In Relationships, Silence Isn't Golden

WATCH: Relationship Experts Debate When You Should Self-Silence

Does not rocking the boat guarantee smooth sailing?

Not necessarily, at least when it comes to love. A new study has offered evidence that keeping your thoughts and feelings from your significant other may actually be detrimental to your relationship -- and your health.

So should you always speak up, or are there some cases when it's still best to keep things to yourself?

To answer that question, the Feb. 19 "Early Show" invited relationship experts Cooper Lawrence and Heide Banks and sex therapist Ian Kerner to debate the best ways to handle conflict in a relationship.

The experts agreed that self-silencing is never a good approach.
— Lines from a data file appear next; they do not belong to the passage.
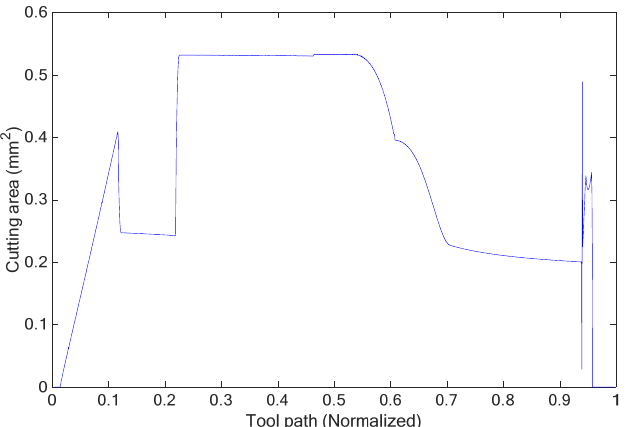
Figure 8. Cutting area per cutter tooth in the rough machining process.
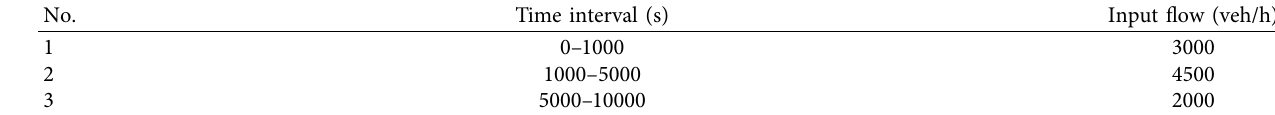
Table 4: Simulation parameter input.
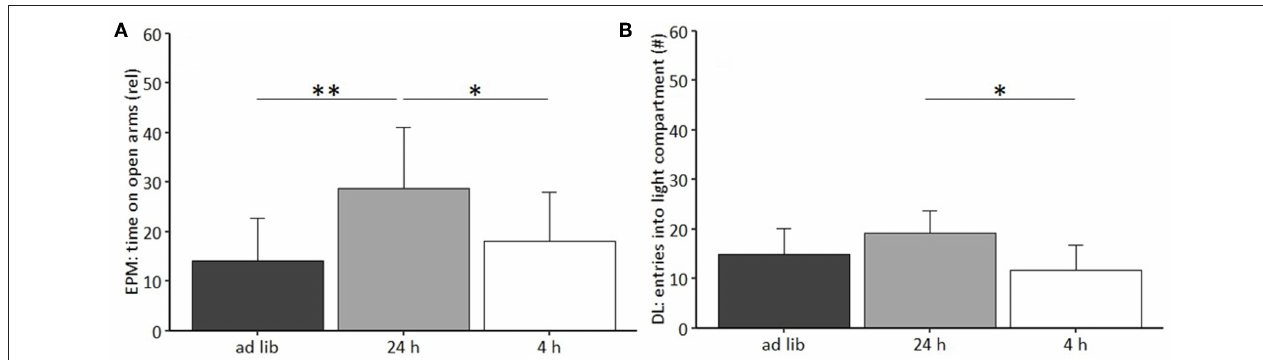
FIGURE 6 | Anxiety-like and exploratory behavior. (A) Elevated Plus Maze (EPM): Relative time on open arms; (B) Dark Light (DL): Number of entries to light compartment. Ad lib , Ad libitum group; 24h, 24h schedule group; 4h, 4h removal group. Data are presented as means ± SD. Statistics: ANOVA, post hoc : Bonferroni-Holm corrected; sample size: n = 12 per group; * p < 0.05, ** p < 0.01.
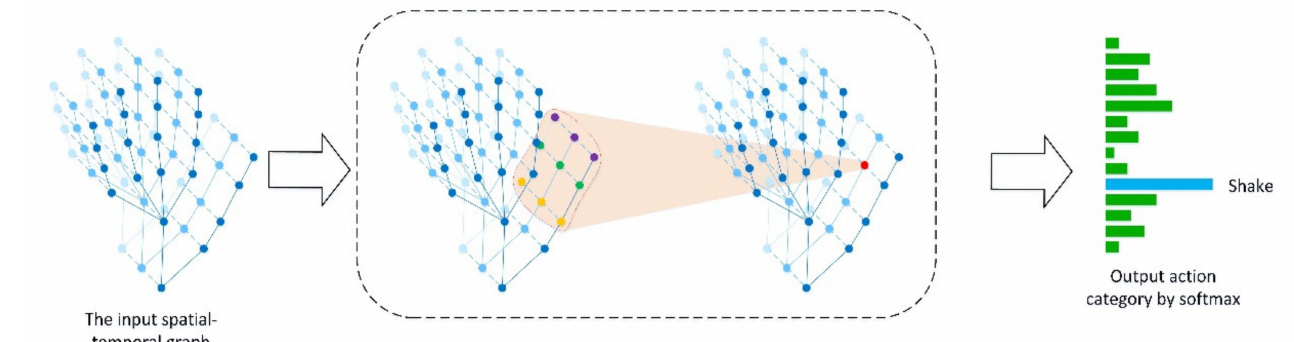
Figure 7. NST-GCN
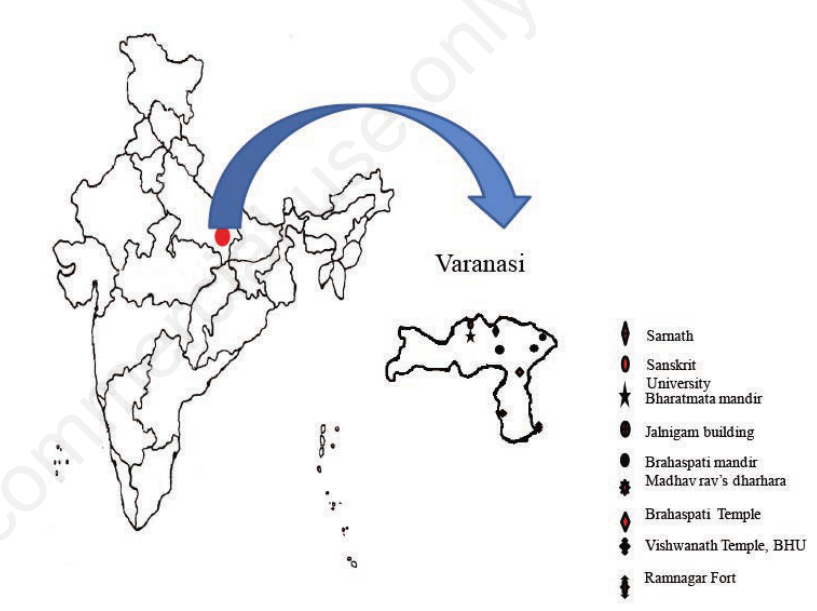
Table 1. Cyanobacteria colonizing surface of different historical monuments of Varanasi, India. Organisms Nostoc sp.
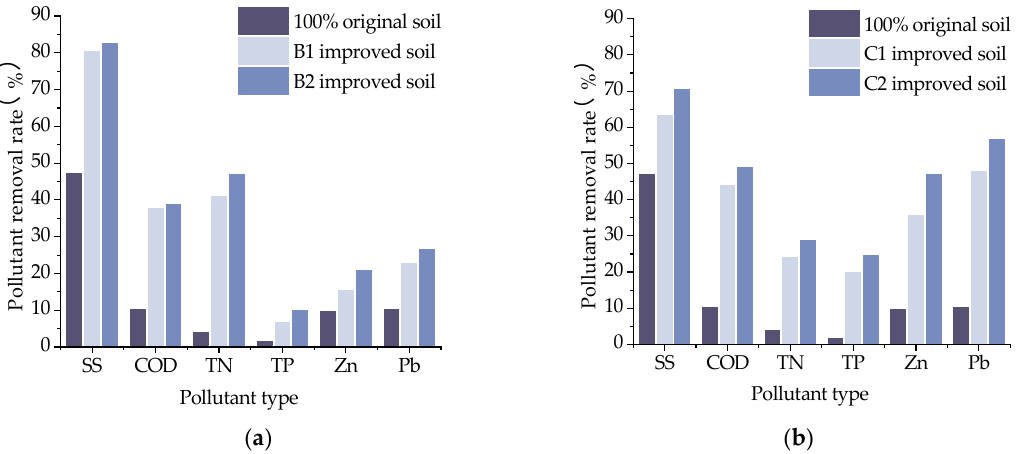
Figure 13. Pollution removal rate of soil amended with ameliorants: ( a ) Sand-amended soil; ( b ) Grain shells-amended soil.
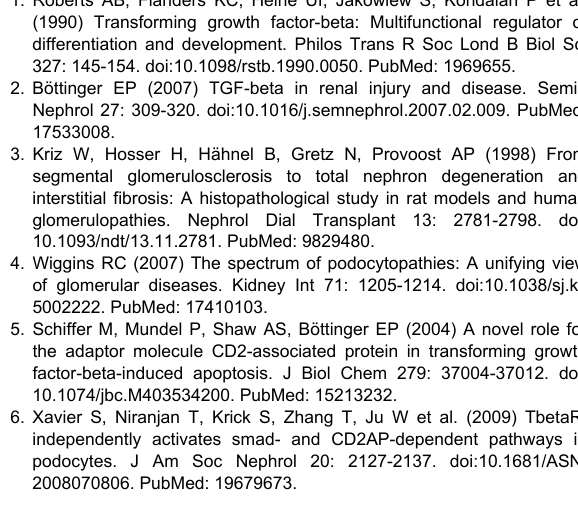
Figure S2. miR-30 precursors were downregulated in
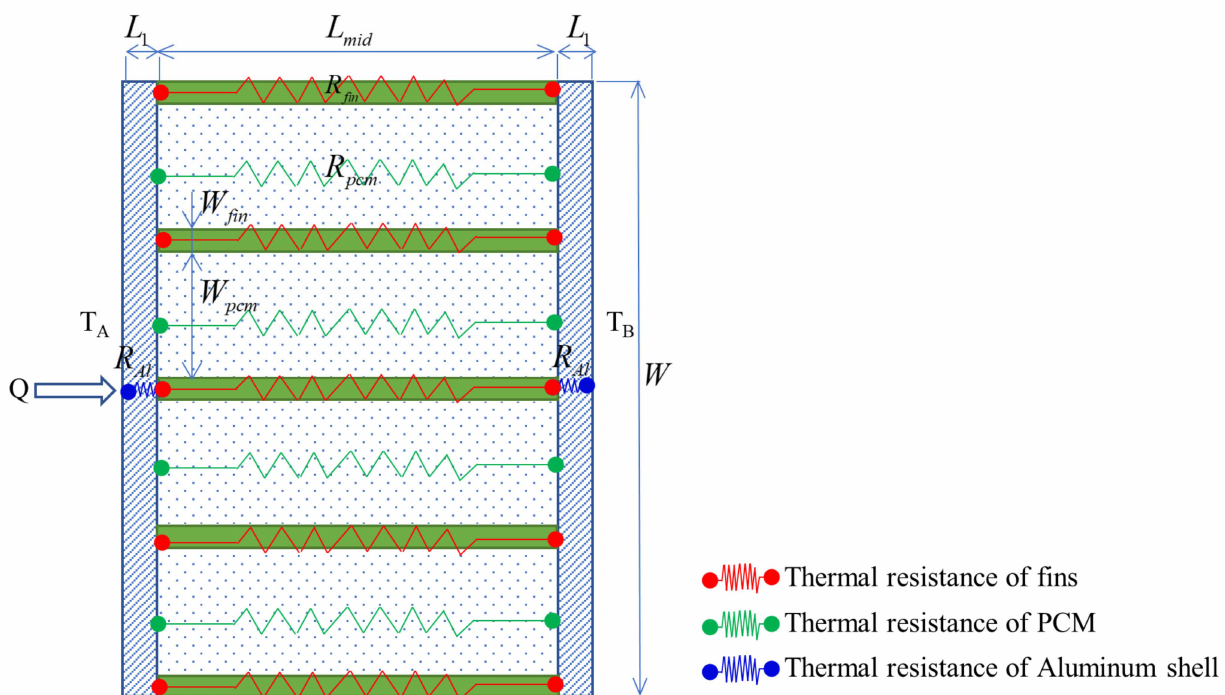
Figure 9. Thermal resistance model of PCM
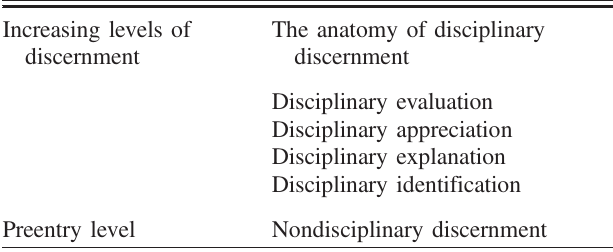
TABLE I. The hierarchy of the anatomy of disciplinary discern- ment (ADD). For details, see Eriksson et al.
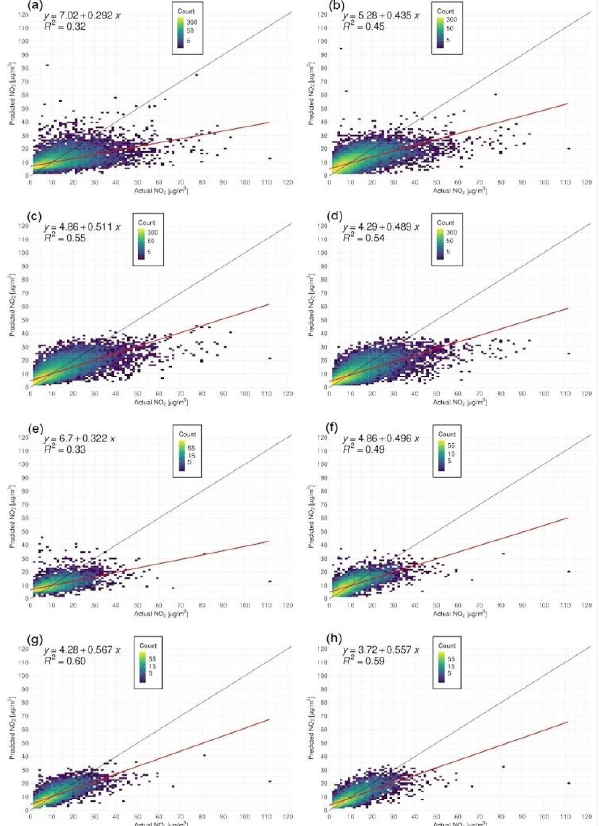
Figure 3. Binned scatter plots showing the distribution of predicted vs. actual (ground-based observations) NO 2 mass concentrations: ( a – d ) hourly measurements; ( e – h ) weekly averages. The black line shows a perfect agreement, while the red line is according to the predicted values vs. the actual values: ( a , e ) LM-S5P; ( b , f ) MLM; ( c , g ) RF; ( d , h ) RF. The count is the frequency of actual NO 2 values expressed using a logarithmic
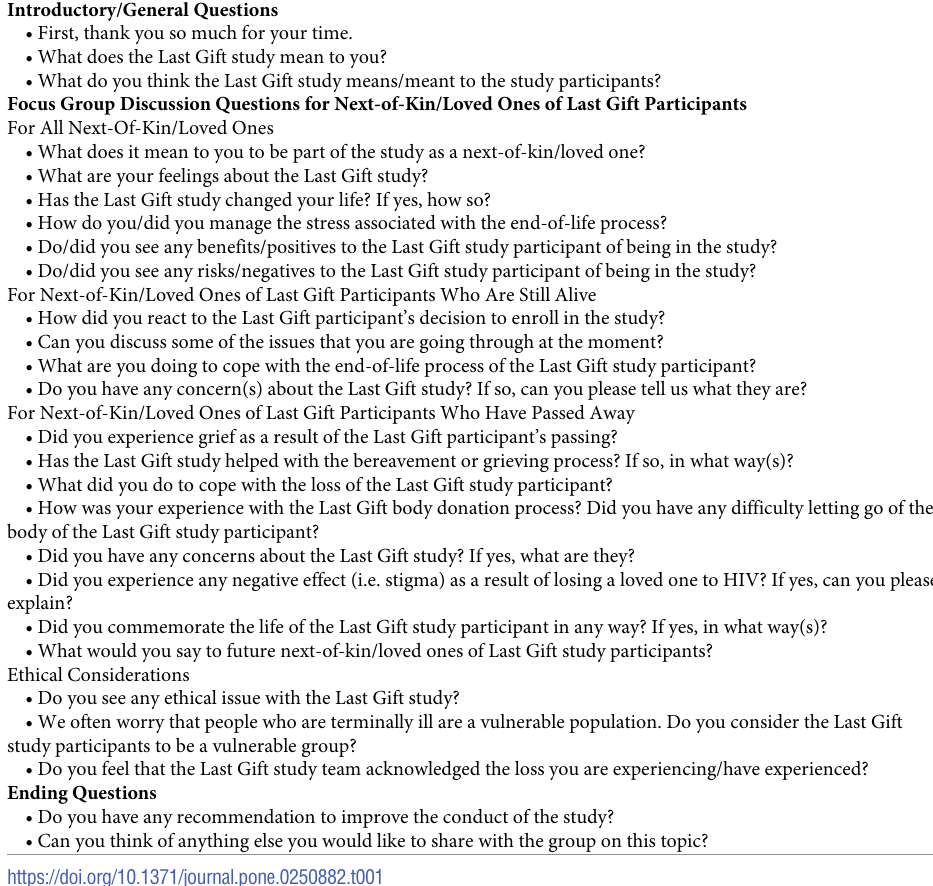
Table 1. Small focus group question route with next-of-kin/loved ones of last gift study participants (Southern California, 2019). Introductory/General Questions • First, thank you so much for your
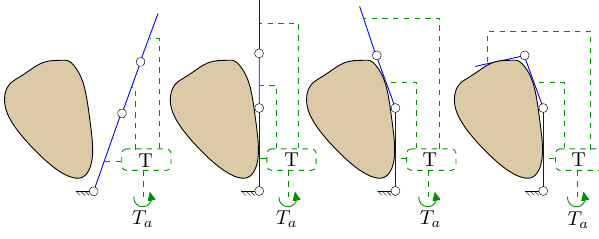
Figure 6. Closing sequence of a three-phalanx finger keeping its phalanges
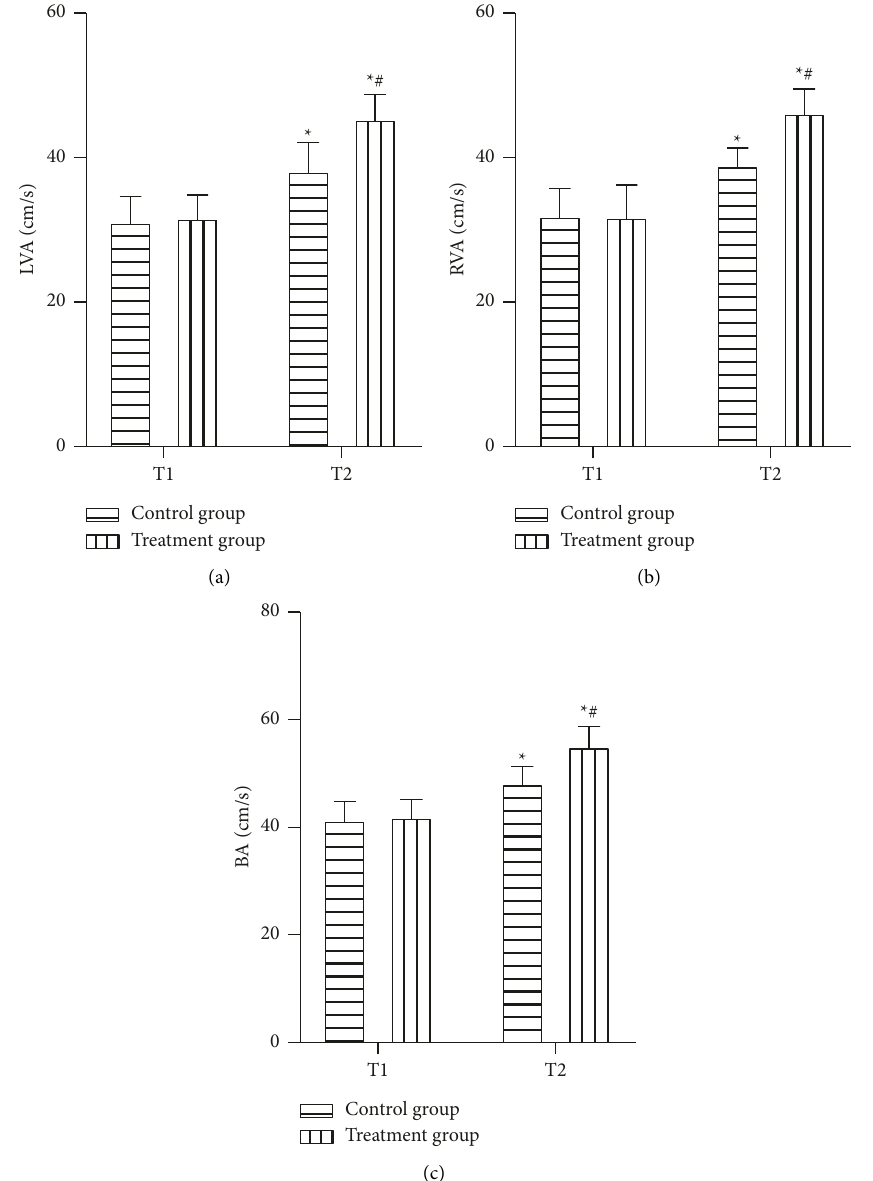
Figure 5: (a) LVA, (b) RVA, and (c) BA. ∗ indicates a significant difference ( P < 0 . 05) between each group compared with the same group at T1. # indicates significant difference ( P < 0 . 05) between the 2 groups at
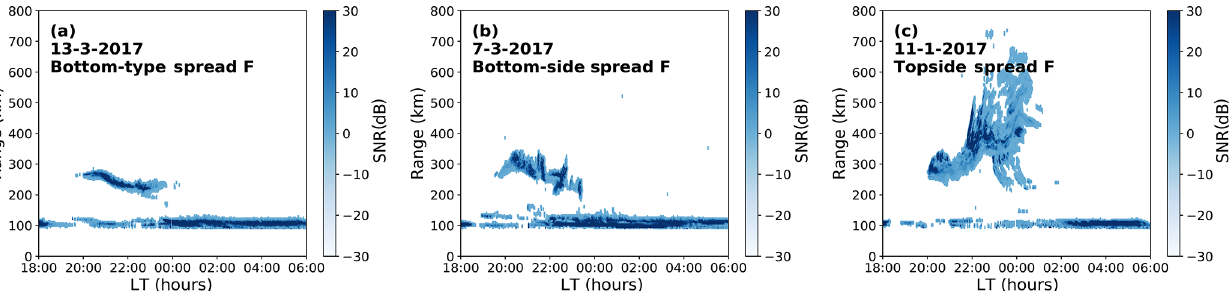
Figure 2. Examples of the different types of ESFs that may be observed by the JULIA radar. The colour bar presents the signal-to-noise ratio (SNR) in decibels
Kerner said, "If you self-silence, you're kind of taking a cowardly approach, because you're not communicating."

Lawrence pointed out that the biggest self-silencers are women. "We like to keep the peace," she said. "We like to make sure everybody's happy. That's our role." She warned that this could ultimately lead to chronic heart conditions and premature death, as the study suggested.

Banks asserted that some forms of communication may actually be just as detrimental as self-silencing, however. She specifically urged against "dumping," or overloading your significant other with negative, critical statements.

"Instead of saying, 'Honey, I hate when you leave that medicine cabinet open, because when I go in there, I hit my head,'" Banks said, "They're like, 'You always do this!' And that's as detrimental to your health and relationship."

Nevertheless, the experts all agreed that developing tactful communication skills that are respectful of both your partner and yourself is preferable to keeping things to yourself.

"The worst thing you can do, whether you're a man or a woman, is to self-silence," said Kerner.